Set in the Olympics the book begins with a wonderful narrative of a new settlement - Port Bonita - that seems to be the key to the future and it brings in the native people, a crusading female pregnant with an unwanted child, a tavern owner with his whores who only wants to meet the lowest denominator of instincts and make money from them - whiskey and whores. Then there is the dandy who comes to a pristine wilderness and sells out his homestead and instincts to Eastern Money so that a dam can be built and the wilderness ravaged. All this is in the 1890's and then we jump to 2006, the year we see the dam come toppling down.
I have to admit I am also getting bored with this popular form of writing where the author jumps back and forth between time periods and narratives. We went through a phase where the flashback was the rage, now we have to check the date at the beginning of each chapter. Why? There was nothing in one narration that made the second narration more enlightening. It could have had one thread completed and the second done consecutively.
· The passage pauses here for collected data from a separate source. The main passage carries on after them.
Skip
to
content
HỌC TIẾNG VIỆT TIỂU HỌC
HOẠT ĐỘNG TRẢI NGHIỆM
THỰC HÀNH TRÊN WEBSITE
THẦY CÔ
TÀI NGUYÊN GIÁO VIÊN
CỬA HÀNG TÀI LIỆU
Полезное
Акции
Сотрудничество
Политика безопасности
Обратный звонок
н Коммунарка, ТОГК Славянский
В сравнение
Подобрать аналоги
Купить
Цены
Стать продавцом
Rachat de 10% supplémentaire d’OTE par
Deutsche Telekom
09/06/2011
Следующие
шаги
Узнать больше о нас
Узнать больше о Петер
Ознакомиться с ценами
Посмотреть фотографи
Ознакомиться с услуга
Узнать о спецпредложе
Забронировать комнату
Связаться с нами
Throughout this very long narrative there are many people who become central to the story, but unfortunately I could care less about any of them. I do not find one I would want to befriend, not one I have great sympathy for. It is a story of people who move in and challenge a wilderness and somehow the story attempts to go full circle back to the wilderness with and ex-con and his parole officer who both commit to hiking in the Olympic wilderness. But it does not work. The only character I like is Rupert the dog.
Yet all 480 pages compelled me forward. I like the writer. And then the end came - inevitable I know, but in fact it was totally unsatisfactory and I continue to wonder about the purpose of the Indian child who is known as the Storm King and his modern counterpart - Curtis. Because in the end they do not matter. But then what does. Sorry. I enjoyed reading, but I am trying to figure out why.